Il participe à divers (lieux) collectifs qui mettent en scène de manière collégiale ou tentent (de penser) la
vie ensemble : la Dérive (29), la Saillante (64), les N+1, Bro=Blo, les Passages, Pesci piccoli (Italie).
Il écrit des textes qui ne sont pas vraiment du théâtre mais sont-ils autre chose ? Ses textes sont montés
en théâtre d’objets par le 7 au Soir, collectif créé en 2011. Il en assume la co-direction artistique avec
Elsa Hourcade qui met en scène. Mamie rôtie est publié par Un thé chez les fous en 2011 et créé par le
7 au Soir en 2013. En octobre 2023, on a fêté les 10 ans de ce spectacle et décidé d’arrêter de le jouer.
Ensuite, c’est Quelles têtes ? la mort, l’amour, la mer, son deuxième texte, qui est créé, en février 2017,
puis publié en 2018 par les éditions de la Saillante. Puis, à partir de 2009, suite à l’opération Plomb durci
sur Gaza, il se lance dans La foutue bande, de loin de la Palestine. À partir de ce recueil, trois spectacles
sont créés par le 7 au Soir : Le Bulldozer et l’oliver, conte musical (création 2017), puis La Foutue bande,
mêlant texte, objets et musique voit le jour entre deux confinements en octobre 2020. Enfin en novembre
2023, est créé Cartographie imaginaire, mêlant texte, musique, dessins et théâtre d’objets. Le texte
complet de La foutue bande est publié par les éditions Passage(s).
Yvan Corbineau aime la composition et ainsi écrit des fragments dans des styles hétéroclites autour d’un
thème qui souvent s’impose à lui. Il constitue des constellations de textes plus ou moins longs qui
dessinent ensemble un paysage sensible et traitent du même sujet sous des angles différents… La
multiplication des points de vue et des genres littéraires aident au côté non frontal du traitement du sujet.

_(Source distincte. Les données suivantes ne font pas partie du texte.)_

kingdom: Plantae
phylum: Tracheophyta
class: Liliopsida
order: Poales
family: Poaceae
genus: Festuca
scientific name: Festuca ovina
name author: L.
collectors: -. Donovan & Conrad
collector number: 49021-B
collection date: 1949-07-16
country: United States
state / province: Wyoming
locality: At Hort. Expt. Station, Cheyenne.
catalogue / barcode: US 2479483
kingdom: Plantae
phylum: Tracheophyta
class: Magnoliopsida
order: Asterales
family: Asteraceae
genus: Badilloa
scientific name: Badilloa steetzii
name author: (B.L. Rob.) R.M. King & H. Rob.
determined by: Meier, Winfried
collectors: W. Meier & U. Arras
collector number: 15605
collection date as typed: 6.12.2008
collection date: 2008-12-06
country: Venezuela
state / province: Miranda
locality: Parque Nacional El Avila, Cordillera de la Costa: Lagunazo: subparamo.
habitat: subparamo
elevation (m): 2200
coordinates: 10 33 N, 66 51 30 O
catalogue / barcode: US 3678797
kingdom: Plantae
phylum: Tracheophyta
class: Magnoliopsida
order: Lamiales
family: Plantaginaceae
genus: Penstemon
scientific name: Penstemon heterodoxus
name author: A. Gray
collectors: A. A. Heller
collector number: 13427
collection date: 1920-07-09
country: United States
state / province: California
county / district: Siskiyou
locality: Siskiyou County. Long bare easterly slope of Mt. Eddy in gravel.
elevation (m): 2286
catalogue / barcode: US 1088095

Son écriture mêle intime et politique. Ces dernières années, la mort et la colonisation sont au cœur de
ses questionnements.
Mathilde Billaud se forme à la réalisation sonore à l’ENSATT, école nationale des arts et techniques du
théâtre à Lyon. Depuis, elle fabrique des sons et se demande comment les faire entendre. Au théâtre,
elle collabore notamment avec Matthieu Roy, Thierry Bordereau, Pierre Kuentz avec lesquels elle
explore différents aspects du matériau sonore : plasticité sonore, sons immersifs, technique binaurale
pour des spectacles au casque, utilisation de microphones et rendu d’un son cinématographique au
théâtre… En 2014 elle rejoint le collectif radiophonique Megacombi, sur radio Canut, radio associative
lyonnaise, et commence à découvrir un autre aspect du monde sonore : le documentaire radio. En 2020
Arte Radio produit son Complexe du poêle, réflexion sur la place du couple dans nos sociabilités. En
2023 et 2024 elle réalise plusieurs documentaires pour le labo de la RTS, dont la valise de M. Mekki, une
enquête menée à Belley, petite ville de l’Ain, sur les traces d’un homme modeste, plâtrier, arrivé d’Algérie
française dans les années 50. Parallèlement, elle anime des ateliers radiophoniques, notamment avec le
collectif Eskandar et elle développe des installations sonores et visuelles interactives en collaboration
avec d’autres artistes, notamment avec le collectif le zèbre et la mouette, pour décloisonner les arts
sonores et les rendre accessibles au plus grand nombre.
Après une enfance passée à l’étranger où elle apprend plusieurs langues, Sara Louis commence le
théâtre à l’adolescence, à Genève, avant d’entrer à l’École Internationale de théâtre LASSAAD à
Bruxelles, puis au Conservatoire National Supérieur d’Art Dramatique de Paris.
Elle partage son activité entre la Suisse et la France.
Au théâtre, elle a travaillé notamment avec Claude Stratz, Bernard Sobel, Anne Bisang, Nathalie
Lannuzel, Victor Gauthier-Martin, Michel Deutsch, Jean Liermier, Maud Hufnagel et Lucie Nicolas,
Dorian Rossel, Estelle Savasta, Nathalie Bensard.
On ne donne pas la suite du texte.